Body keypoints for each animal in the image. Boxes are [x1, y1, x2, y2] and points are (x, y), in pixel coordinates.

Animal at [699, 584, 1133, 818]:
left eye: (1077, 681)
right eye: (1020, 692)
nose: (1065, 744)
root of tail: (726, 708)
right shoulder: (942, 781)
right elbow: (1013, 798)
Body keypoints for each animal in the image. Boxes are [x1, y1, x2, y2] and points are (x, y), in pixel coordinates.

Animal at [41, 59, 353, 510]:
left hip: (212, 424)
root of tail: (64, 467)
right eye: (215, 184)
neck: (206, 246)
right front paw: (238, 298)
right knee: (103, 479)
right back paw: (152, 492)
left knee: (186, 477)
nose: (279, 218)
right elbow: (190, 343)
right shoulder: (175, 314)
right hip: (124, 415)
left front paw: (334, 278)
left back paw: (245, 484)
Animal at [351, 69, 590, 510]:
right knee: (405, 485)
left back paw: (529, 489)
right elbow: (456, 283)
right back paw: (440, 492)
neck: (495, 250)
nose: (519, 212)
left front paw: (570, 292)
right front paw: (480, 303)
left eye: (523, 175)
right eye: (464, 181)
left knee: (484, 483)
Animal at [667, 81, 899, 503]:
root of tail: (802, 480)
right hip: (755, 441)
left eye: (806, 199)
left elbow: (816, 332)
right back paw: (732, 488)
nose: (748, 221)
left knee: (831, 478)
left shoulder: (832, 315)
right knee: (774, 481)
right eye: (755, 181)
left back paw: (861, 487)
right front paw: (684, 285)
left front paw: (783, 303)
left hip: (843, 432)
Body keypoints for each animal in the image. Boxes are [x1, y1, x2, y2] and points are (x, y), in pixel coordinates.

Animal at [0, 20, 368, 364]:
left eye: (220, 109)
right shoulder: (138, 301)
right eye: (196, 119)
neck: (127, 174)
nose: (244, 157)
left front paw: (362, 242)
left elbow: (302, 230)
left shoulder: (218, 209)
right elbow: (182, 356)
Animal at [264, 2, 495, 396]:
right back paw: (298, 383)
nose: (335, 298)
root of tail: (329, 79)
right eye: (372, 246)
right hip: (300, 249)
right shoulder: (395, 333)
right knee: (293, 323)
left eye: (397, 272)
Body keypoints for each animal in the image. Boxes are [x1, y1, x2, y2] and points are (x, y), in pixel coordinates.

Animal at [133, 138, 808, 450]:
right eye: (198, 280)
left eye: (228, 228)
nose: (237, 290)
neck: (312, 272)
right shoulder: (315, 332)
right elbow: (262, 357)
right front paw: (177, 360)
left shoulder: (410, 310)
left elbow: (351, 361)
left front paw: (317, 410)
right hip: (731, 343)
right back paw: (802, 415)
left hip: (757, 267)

**Instructions to follow**
Each entry in the data should be restated exactly as it was written.

**Solution for this task**
Body keypoints for each animal in the image. Boxes are [x1, y1, x2, y2] and points are (x, y), in pixel coordinates.

Animal at [699, 584, 1133, 818]:
left eye: (1077, 681)
right eye: (1020, 692)
nose: (1065, 744)
root of tail: (726, 708)
right shoulder: (942, 781)
right elbow: (1013, 798)
Body keypoints for each animal in the image. Boxes are [x1, y1, x2, y2] and points are (x, y), in pixel coordinates.

Animal at [41, 59, 353, 510]:
left hip: (212, 424)
root of tail: (64, 467)
right eye: (215, 184)
neck: (206, 246)
right front paw: (238, 298)
right knee: (103, 479)
right back paw: (152, 492)
left knee: (186, 477)
nose: (279, 218)
right elbow: (190, 343)
right shoulder: (175, 314)
right hip: (124, 415)
left front paw: (334, 278)
left back paw: (245, 484)
Animal at [351, 69, 590, 510]:
right knee: (405, 485)
left back paw: (529, 489)
right elbow: (456, 283)
right back paw: (440, 492)
neck: (495, 250)
nose: (519, 212)
left front paw: (570, 292)
right front paw: (480, 303)
left eye: (523, 175)
right eye: (464, 181)
left knee: (484, 483)
Animal at [667, 81, 899, 503]:
root of tail: (802, 480)
right hip: (755, 441)
left eye: (806, 199)
left elbow: (816, 332)
right back paw: (732, 488)
nose: (748, 221)
left knee: (831, 478)
left shoulder: (832, 315)
right knee: (774, 481)
right eye: (755, 181)
left back paw: (861, 487)
right front paw: (684, 285)
left front paw: (783, 303)
left hip: (843, 432)
Body keypoints for each animal in the image. Boxes are [x1, y1, x2, y2] and points are (x, y), in pixel coordinates.

Animal at [0, 20, 368, 364]:
left eye: (220, 109)
right shoulder: (138, 301)
right eye: (196, 119)
neck: (127, 174)
nose: (244, 157)
left front paw: (362, 242)
left elbow: (302, 230)
left shoulder: (218, 209)
right elbow: (182, 356)
Animal at [264, 2, 495, 396]:
right back paw: (298, 383)
nose: (335, 298)
root of tail: (329, 79)
right eye: (372, 246)
right hip: (300, 249)
right shoulder: (395, 333)
right knee: (293, 323)
left eye: (397, 272)
Body keypoints for each animal in the image. Boxes are [x1, y1, x2, y2] and points are (x, y), in pixel coordinates.

Animal at [133, 138, 808, 450]:
right eye: (198, 280)
left eye: (228, 228)
nose: (237, 290)
neck: (312, 272)
right shoulder: (315, 332)
right elbow: (262, 357)
right front paw: (177, 360)
left shoulder: (410, 310)
left elbow: (351, 361)
left front paw: (317, 410)
right hip: (731, 343)
right back paw: (802, 415)
left hip: (757, 267)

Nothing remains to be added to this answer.